When my partner and I showed up with an iPad, Dad seemed intrigued but skeptical.  He tried the gestures, but they didn’t seem to work, the voice talked when it wasn’t supposed to and failed to talk when he seemed to need it most.  Too fast, too slow, the swipes and pokes felt silly and did nothing.  I tried to help, but wondered if he needed his own equivalent of my transatlantic flight.  A week later, he sounded defeated on the phone.  I could tell he wanted to learn and sensed somewhere that he could.  But he needed a cheerleader, so I came back home and sat with him on the couch, maybe just like he sat with me as I held my first book in my lap when I was learning to read.  “All the blind people do it,” I kept saying, “and they do it only through touch and hearing!” We practiced, furrowed our brows, we cheered, we laughed and rewarded ourselves with chocolate. By the end of the two hours we sat together, he’d mastered enough of the gestures to experience results.  I left only once I knew there was no turning back.
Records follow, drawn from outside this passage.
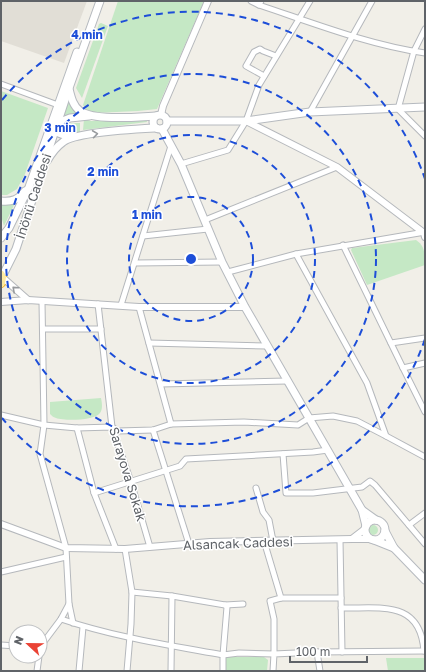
<svg xmlns="http://www.w3.org/2000/svg" width="426" height="672" font-family="'Golos Text',sans-serif">
<rect width="100%" height="100%" fill="#f1efe8"/>
<polygon fill="#e1ded6" points="1,1 87,1 64,63 1,41"/>
<g fill="#c5e8c5">
<polygon points="118,1 204,1 157,109 138,111 94,113 86,109 83,105"/>
<polygon points="101,23 108,26 82,98 76,88 99,24"/>
<polygon points="1,91 48,108 25,174 17,189 7,195 1,195"/>
<polygon points="68,97 79,115 61,118"/>
<polygon points="84,119 91,121 146,119 147,122 83,130"/>
<polygon points="62,123 80,123 80,132 71,135 60,131"/>
<polygon points="15,203 4,226 1,216 1,204"/>
<path d="M416 240C425 246 425 254 425 265L367 285 351 250 352 248Z"/>
<path d="M101 398C102 403 103 409 100 413 94 421 64 421 56 418 53 417 52 416 50 414V402Z"/>
<circle cx="373" cy="530" r="5"/>
<polygon points="226,657 264,657 268,660 267,671 226,671"/>
<polygon points="386,658 425,658 425,671 388,671"/>
</g>
<g fill="none" stroke-linecap="round" stroke-linejoin="round">
<g stroke="#b5b8bc" stroke-width="7">
<g id="minor">
<polyline points="251,1 259,5"/>
<path d="M261 1 259 5C313 23 369 45 425 53"/>
<polyline points="425,29 414,51 398,109 425,136"/>
<polyline points="264,76 246,66 254,52 260,49 263,51 276,56"/>
<polyline points="1,84 58,105"/>
<polyline points="310,112 372,1"/>
<polyline points="181,164 228,150 246,121 259,85 310,1"/>
<polyline points="205,220 337,167"/>
<polyline points="143,236 208,229"/>
<polyline points="343,245 403,368 425,363"/>
<polyline points="296,254 367,383 386,436 425,457"/>
<polyline points="135,263 222,262"/>
<polyline points="228,272 296,254 425,232"/>
<polyline points="98,304 112,427 131,482 150,547"/>
<polyline points="121,305 171,146"/>
<polyline points="139,307 171,424"/>
<polyline points="43,329 101,329"/>
<polyline points="149,343 267,346"/>
<polyline points="391,343 425,338"/>
<polyline points="403,368 425,412"/>
<polyline points="161,384 287,381"/>
<polyline points="1,415 44,425 77,428 112,427 118,431 153,430 171,424 244,422 298,425 309,418 333,416 357,421 386,436"/>
<polyline points="77,428 94,493 116,549"/>
<polyline points="153,430 189,544"/>
<polyline points="283,454 286,493 313,493 362,487 370,481 375,485 425,544"/>
<polyline points="256,488 263,512 269,520 273,541"/>
<polyline points="94,493 180,466 186,459 313,452 328,450"/>
<polyline points="409,525 425,513"/>
<polyline points="340,540 342,652"/>
<polyline points="264,541 281,598 341,598"/>
<polyline points="125,549 132,592 131,624 127,671"/>
<polyline points="1,572 66,557"/>
<polyline points="132,592 172,596 225,605 227,607 223,655 239,653 274,654 274,619 270,601 281,598"/>
<polyline points="69,604 73,623"/>
<polyline points="225,605 243,604"/>
<path d="M341 608C380 609 420 599 424 651"/>
<path d="M61 619C114 637 168 645 223 655V671"/>
<polyline points="1,645 16,646"/>
<polyline points="40,647 61,619 69,604 66,548 40,454 44,425 42,302"/>
<polyline points="317,652 320,671"/>
<polyline points="37,671 39,656"/>
<polyline points="79,671 83,627"/>
<polyline points="171,671 172,596"/>
<polyline points="273,671 274,654 317,652 425,651"/>
</g>
</g>
<g stroke="#b5b8bc" stroke-width="8">
<g id="tertiary">
<polyline points="161,115 163,106 208,1"/>
<polyline points="246,121 337,167 424,233 425,237"/>
<polyline points="2,277 28,300"/>
<polyline points="1,302 28,300 139,307 245,307"/>
<polyline points="1,524 66,548 125,549 210,542 352,539"/>
<polyline points="365,529 352,539 371,539"/>
</g>
</g>
<g stroke="#b6babf" stroke-width="9">
<g id="secondary">
<path d="M69 89C71 97 73 106 80 111 95 121 137 117 155 116"/>
<circle cx="160" cy="122" r="7"/>
<polyline points="167,121 246,121 310,112 425,107"/>
<polyline points="162,129 181,164 222,262 245,307 362,510"/>
<path d="M73 136C64 136 56 134 50 126L70 118 89 116"/>
<path d="M47 161C51 154 56 147 63 142 76 132 137 129 156 128"/>
<path d="M1 201C12 202 18 200 25 191"/>
<polyline points="1,238 9,228 29,187 77,52"/>
<polyline points="2,277 16,249 69,88 100,1"/>
<circle cx="375" cy="530" r="10"/>
<polyline points="366,526 362,510 376,520"/>
<polyline points="374,540 394,548 385,531"/>
<polyline points="394,548 425,580"/>
</g>
</g>
<g stroke="#f9ab00" stroke-width="10">
<polyline id="trunk" points="1,275 2,277 1,283"/>
</g>
<use href="#minor" stroke="#fff" stroke-width="5"/>
<use href="#tertiary" stroke="#fff" stroke-width="6"/>
<use href="#secondary" stroke="#fff" stroke-width="7"/>
<use href="#trunk" stroke="#feeaa1" stroke-width="8"/>
</g>
<defs><path id="oneway-chevron" d="M-2-3.5L2.5 0L-2 3.5" fill="none" stroke-width="1.6" stroke-linecap="round" stroke-linejoin="round"/></defs>
<g stroke="#979a9d">
<use href="#oneway-chevron" transform="translate(95 134) rotate(-8)"/>
<use href="#oneway-chevron" transform="translate(15 289) rotate(-138)"/>
</g>
<g fill="none" stroke="#1d4ed8" stroke-width="2" stroke-dasharray="7 5">
<circle cx="191" cy="259" r="62"/>
<circle cx="191" cy="259" r="124"/>
<circle cx="191" cy="259" r="185"/>
<path d="M425 339A247 247 0 0 1 2 418M2 100A247 247 0 0 1 425 179"/>
</g>
<g text-anchor="middle" dominant-baseline="central" stroke-width="3" stroke-linejoin="round" paint-order="stroke">
<g font-size="13" fill="#5f6368" stroke="#fff">
<text transform="translate(33 196) rotate(-72)">İnönü Caddesi</text>
<text transform="translate(128 474) rotate(73)">Sarayova Sokak</text>
<text transform="translate(238 543) rotate(-2)">Alsancak Caddesi</text>
</g>
</g>
<circle cx="191" cy="259" r="6" fill="#1d4ed8" stroke="#fff" stroke-width="2"/>
<g font-size="12" text-anchor="middle" font-weight="bold" fill="#1d4ed8" stroke="#fff" stroke-width="3" stroke-linejoin="round" paint-order="stroke">
<text x="87" y="39">4 min</text>
<text x="60" y="132">3 min</text>
<text x="103" y="176">2 min</text>
<text x="147" y="219">1 min</text>
</g>
<rect width="426" height="672" fill="none" stroke="#5f6368" stroke-width="4"/>
<g transform="translate(28 644) rotate(292)"><circle r="19" fill="#ffffff" stroke="#bfc1c3"/>
<path d="M0-3L7 15L0 10L-7 15Z" fill="#ea4335"/>
<text y="-6" font-size="11" font-weight="bold" text-anchor="middle" fill="#5f6368">N</text>
</g>
<path d="M290 656v6h77v-6" fill="none" stroke="#5f6368" stroke-width="2"/>
<text x="296" y="656" font-size="12" fill="#5f6368" stroke="#ffffff" stroke-width="3" paint-order="stroke">100 m</text>
</svg>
This was two years ago.  Since then, I’ve told him about apps like Bookshare.org and the National Federation of the Blind’s free access to hundreds of newspapers and magazines through their amazing Newsline for the Blind.  He constantly sends links to articles in the Times, keeps up with the local paper, and has added new magazines to his repertoire like Wired and the Guardian.  He follows stocks and financial news of every sort, sports, and reads novels.  Together at home a couple of days ago for Easter, we compared notes and swapped gossip from our reading.  “Go figure,” he said, shaking his head, “Who would have thought that blind people would have given me back the ability to read!”